The vast majority of locals believe that Pacific Gas and Electric (PG&E), the monopolistic California utility company, is responsible for the fire that killed nearly 90 people and destroyed nearly 20,000 structures. PG&E recently declared bankruptcy in an attempt to cover their financial asses.
Yet as Robin McCollum said, “This same company has declared all oaks that survived the fire a primary danger, and have cut them all down.” There was a controlled burn in his voice as he reported this, adding, “I’ve been working for years to get PG&E to properly trim around power lines and insulate their wires.”
In a political climate like this, it is no wonder decent people reject their civic responsibilities and ‘numb out’ in self-centered worlds. When confronted with evil, what else can one do? What is the right response?
Many Republicans now crow about “owning the Libs,” by which they mean poking and stoking the sore spots of liberals out of spite, in order to drive them crazy. That’s dark as hell, and progressives, even if they don’t take the bait, are at a loss how to adequately respond. Of course, Democrats also have darkness within them, though they are less inclined to act out of it.
Irrespective of political divides and parties, indeed irrespective of nationalism and inter-national divisions, people who still have a beating auricle in their heart have to first look at our own darkness. That turns the tables on evil, since then one does the one thing it doesn’t want you to do: learn from it. Subsequently one sees how to deal with it outwardly.

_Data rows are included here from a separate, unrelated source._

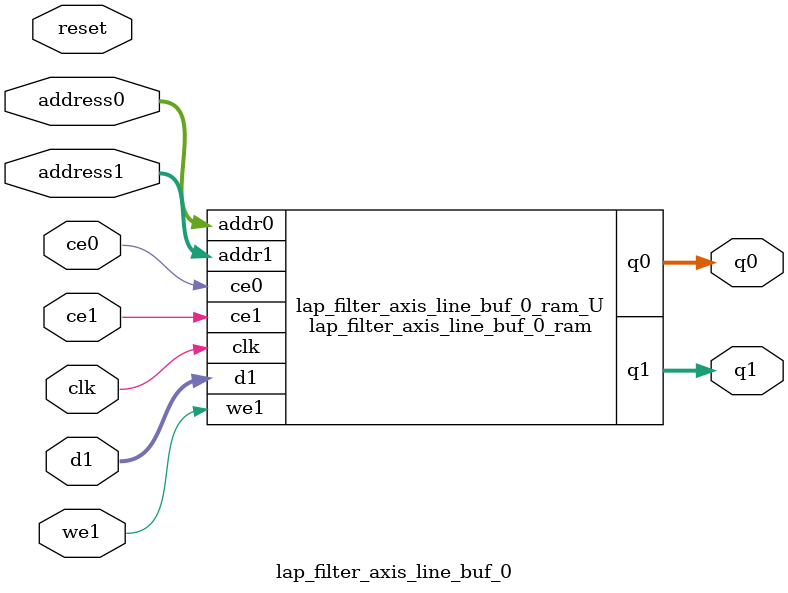
<source format=v>

`timescale 1 ns / 1 ps
module lap_filter_axis_line_buf_0_ram (addr0, ce0, q0, addr1, ce1, d1, we1, q1,  clk);

parameter DWIDTH = 8;
parameter AWIDTH = 11;
parameter MEM_SIZE = 1280;

input[AWIDTH-1:0] addr0;
input ce0;
output reg[DWIDTH-1:0] q0;
input[AWIDTH-1:0] addr1;
input ce1;
input[DWIDTH-1:0] d1;
input we1;
output reg[DWIDTH-1:0] q1;
input clk;

reg [DWIDTH-1:0] ram[MEM_SIZE-1:0];




always @(posedge clk)  
begin 
    if (ce0) 
    begin
            q0 <= ram[addr0];
    end
end


always @(posedge clk)  
begin 
    if (ce1) 
    begin
        if (we1) 
        begin 
            ram[addr1] <= d1; 
            q1 <= d1;
        end 
        else 
            q1 <= ram[addr1];
    end
end


endmodule


`timescale 1 ns / 1 ps
module lap_filter_axis_line_buf_0(
    reset,
    clk,
    address0,
    ce0,
    q0,
    address1,
    ce1,
    we1,
    d1,
    q1);

parameter DataWidth = 32'd8;
parameter AddressRange = 32'd1280;
parameter AddressWidth = 32'd11;
input reset;
input clk;
input[AddressWidth - 1:0] address0;
input ce0;
output[DataWidth - 1:0] q0;
input[AddressWidth - 1:0] address1;
input ce1;
input we1;
input[DataWidth - 1:0] d1;
output[DataWidth - 1:0] q1;



lap_filter_axis_line_buf_0_ram lap_filter_axis_line_buf_0_ram_U(
    .clk( clk ),
    .addr0( address0 ),
    .ce0( ce0 ),
    .q0( q0 ),
    .addr1( address1 ),
    .ce1( ce1 ),
    .d1( d1 ),
    .we1( we1 ),
    .q1( q1 ));

endmodule


</source>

Admittedly, that is a very hard to do. And reacting to evil isn’t evil unless one rationalizes it and continues reacting to it. But the worst thing you can do is quit on humanity, because then you are quitting on life, and yourself.
Owning one’s own darkness and remaining with it, evil cannot hook into you. Then you are learning all the time, while diminishing the darkness within, which we all have, and growing as a human being. That’s the last thing evil, which is intentionally directed man-made darkness, wants.
Whatever the motivations for the negligence by the local authorities and malevolence of the work crews, the utterly unnecessary act of violence upon nature at the Nature Center is not an isolated incident. Evil is man-made, and it is therefore within our capacity to meet it.